While accepting his conduct "dictates the imposition of a protective order", Johnson submitted a reprimand and continuation of his restrictions, or a time-limited suspension, would be an appropriate outcome if a professional misconduct finding was made.
However, the NCAT noted The Royal Australian and New Zealand College of Psychiatrists has a zero tolerance on sexual boundary violations and ruled such a penalty was not sufficient.
The tribunal was satisfied Dr Johnson engaged in unsatisfactory professional conduct over the relationship, in arranging an MRI for Patient A in June 2017, and in prescribing an antidepressant in Patient A's name with the intention of providing it to his then-family members instead.

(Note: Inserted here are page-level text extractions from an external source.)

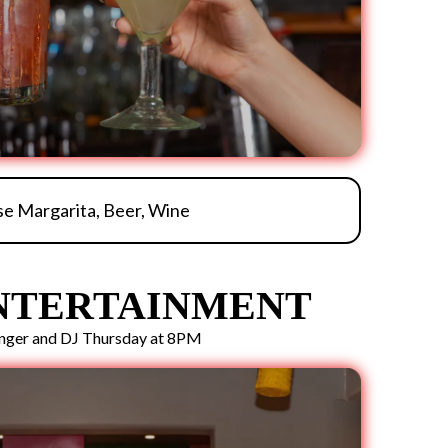
e Margarita, Beer, Wine
ENTERTAINMENT
inger and DJ Thursday at 8PM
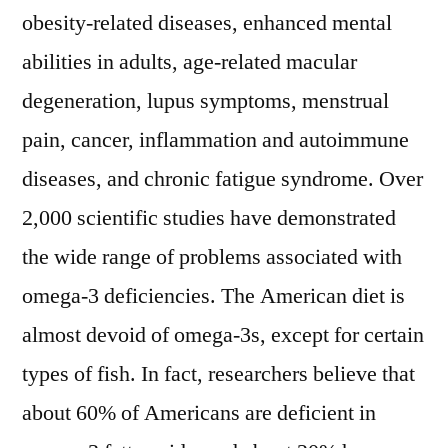
obesity-related diseases, enhanced mental
abilities in adults, age-related macular
degeneration, lupus symptoms, menstrual
pain, cancer, inflammation and autoimmune
diseases, and chronic fatigue syndrome. Over
2,000 scientific studies have demonstrated
the wide range of problems associated with
omega-3 deficiencies. The American diet is
almost devoid of omega-3s, except for certain
types of fish. In fact, researchers believe that
about 60% of Americans are deficient in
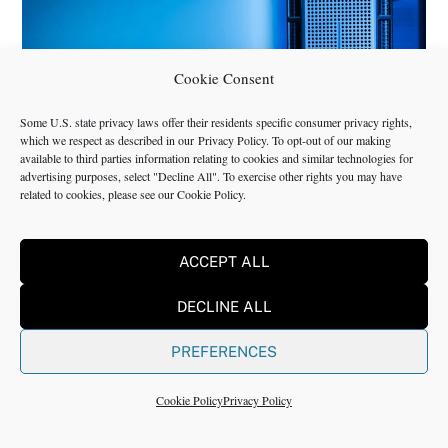
Cookie Consent
Some U.S. state privacy laws offer their residents specific consumer privacy rights,
which we respect as described in our
Privacy Policy
. To opt-out of our making
available to third parties information relating to cookies and similar technologies for
advertising purposes, select "Decline All". To exercise other rights you may have
related to cookies, please see our
Cookie Policy
.
BUSINESS CONSULTING
,
CORPORATE ADVISORY
,
INSIGHTS
,
MANAGEMENT CONSULTING
,
NMS
ACCEPT ALL
IT Services and IT Consulting Industry
DECLINE ALL
Challenges | NMS
PREFERENCES
Cookie Policy
Privacy Policy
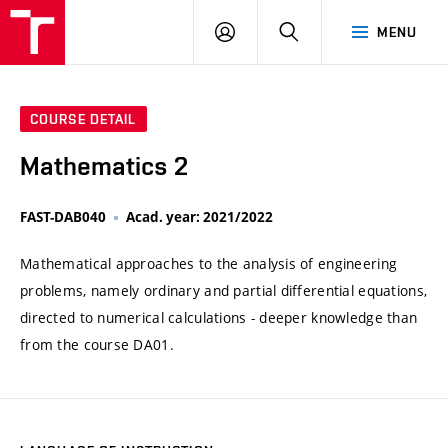
VUT
LOG
SEARCH
MENU
IN
COURSE DETAIL
Mathematics 2
FAST-DAB040
Acad. year: 2021/2022
Mathematical approaches to the analysis of engineering
problems, namely ordinary and partial differential equations,
directed to numerical calculations - deeper knowledge than
from the course DA01.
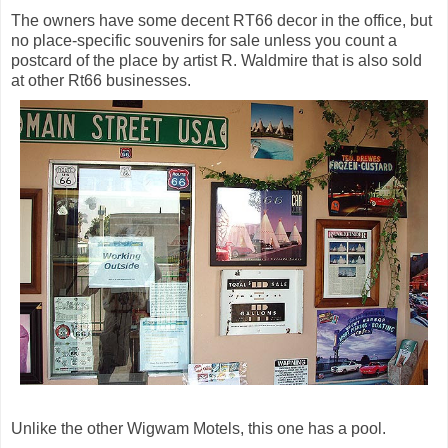
The owners have some decent RT66 decor in the office, but
no place-specific souvenirs for sale unless you count a
postcard of the place by artist R. Waldmire that is also sold
at other Rt66 businesses.
Unlike the other Wigwam Motels, this one has a pool.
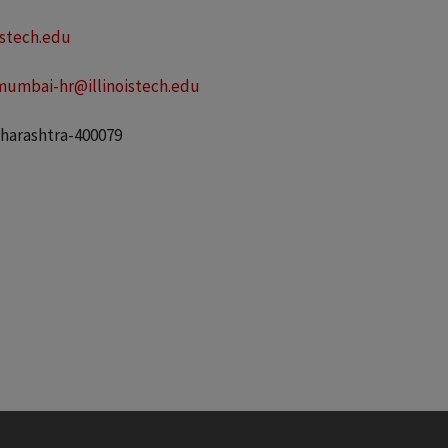
stech.edu
mumbai-hr@illinoistech.edu
aharashtra-400079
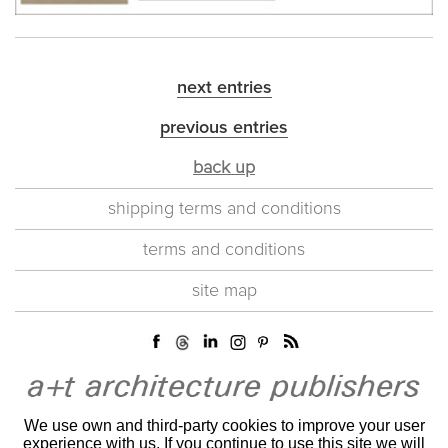
next entries
previous entries
back up
shipping terms and conditions
terms and conditions
site map
We use own and third-party cookies to improve your user
experience with us. If you continue to use this site we will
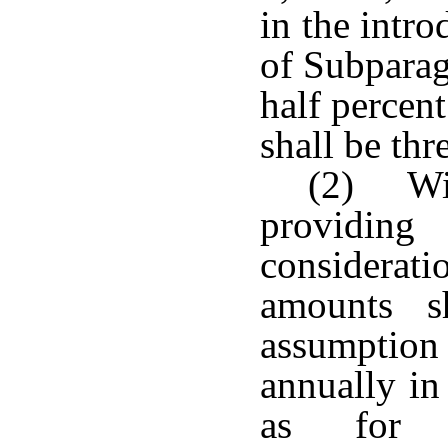
in the intr
of Subparag
half percent;
shall be thr
(2) Wit
providin
considerat
amounts s
assumption 
annually in
as for c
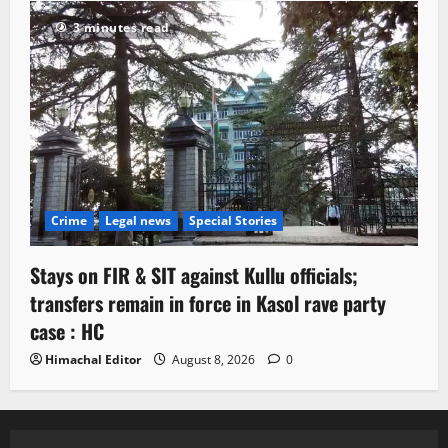
3 minutes read
Crime
Legal news
Special Stories
Stays on FIR & SIT against Kullu officials;
transfers remain in force in Kasol rave party
case : HC
Himachal Editor
August 8, 2026
0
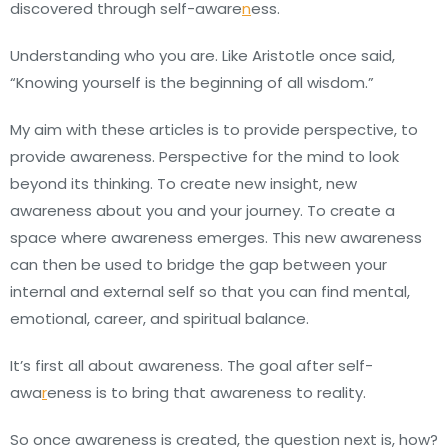
discovered through self-aware
n
ess.
Understanding who you are. Like Aristotle once said,
“Knowing yourself is the beginning of all wisdom.”
My aim with these articles is to provide perspective, to
provide awareness. Perspective for the mind to look
beyond its thinking. To create new insight, new
awareness about you and your journey. To create a
space where awareness emerges. This new awareness
can then be used to bridge the gap between your
internal and external self so that you can find mental,
emotional, career, and spiritual balance.
It’s first all about awareness. The goal after self-
awa
r
eness is to bring that awareness to reality.
So once awareness is created, the question next is, how?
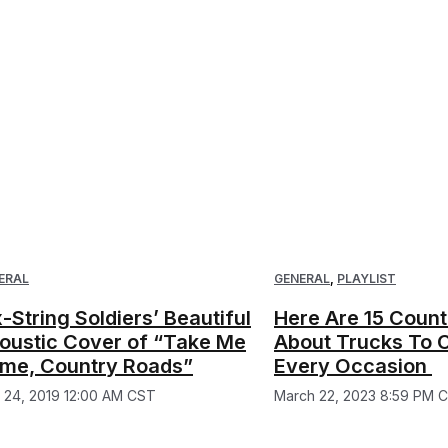
ERAL
GENERAL
,
PLAYLIST
x-String Soldiers’ Beautiful
Here Are 15 Coun
oustic Cover of “Take Me
About Trucks To 
me, Country Roads”
Every Occasion
y 24, 2019 12:00 AM CST
March 22, 2023 8:59 PM 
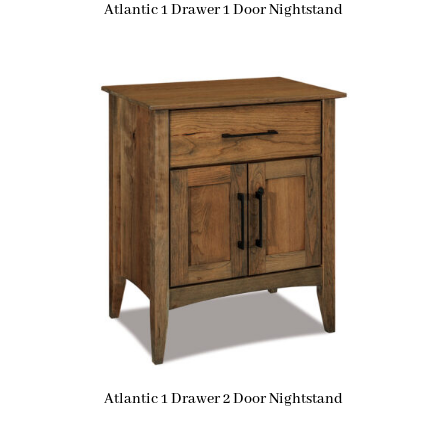
Atlantic 1 Drawer 1 Door Nightstand
Atlantic 1 Drawer 2 Door Nightstand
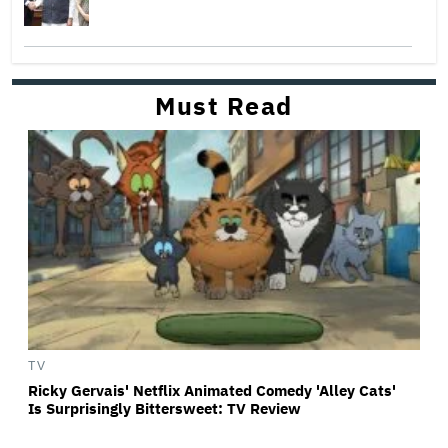
Must Read
TV
Ricky Gervais' Netflix Animated Comedy 'Alley Cats'
Is Surprisingly Bittersweet: TV Review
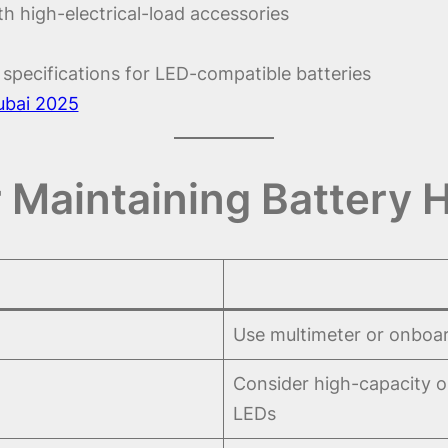
ith high-electrical-load accessories
specifications for LED-compatible batteries
ubai 2025
r Maintaining Battery 
Use multimeter or onboar
Consider high-capacity or
LEDs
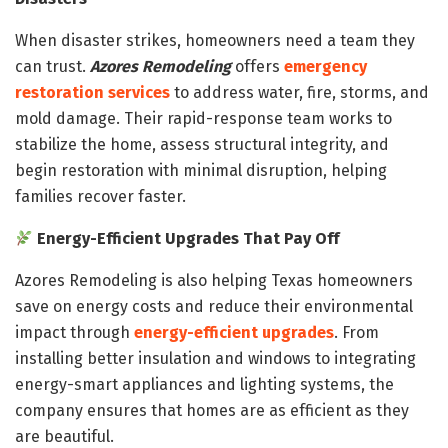
When disaster strikes, homeowners need a team they
can trust.
Azores Remodeling
offers
emergency
restoration services
to address water, fire, storms, and
mold damage. Their rapid-response team works to
stabilize the home, assess structural integrity, and
begin restoration with minimal disruption, helping
families recover faster.
Energy-Efficient Upgrades That Pay Off
Azores Remodeling is also helping Texas homeowners
save on energy costs and reduce their environmental
impact through
energy-efficient upgrades
. From
installing better insulation and windows to integrating
energy-smart appliances and lighting systems, the
company ensures that homes are as efficient as they
are beautiful.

While Dr Johnson denies he failed to make and keep adequate records, they were "obviously incomplete as there is no reference to the relationship" from October 18, 2016, the tribunal said.
Johnson described the relationship at various times to the tribunal as not being a "love fantasy" but rather that he initially used Patient A as "a means to an end" because he "wanted to escape", and eventually it was too late to go back and he was "resigned to ending up with her". The tribunal agreed with the HCCC's submission the effect of such language was to blame the patient, rather than himself, for the boundary violation.
His treating psychiatrist, Dr O'Dea, told the tribunal he felt narcissism was playing a role in Johnson's not moving on to accept responsibility for his behaviour and feeling empathy over the potential consequences.
Dr Johnson's registration was cancelled until November 15, 2025, and he must pay the HCCC's costs of the entire proceedings.
"At the expiration of the period of cancellation, Dr Johnson must re-apply for registration and show that he has addressed the issues giving rise to the cancellation and should be permitted to resume practice," the NCAT said.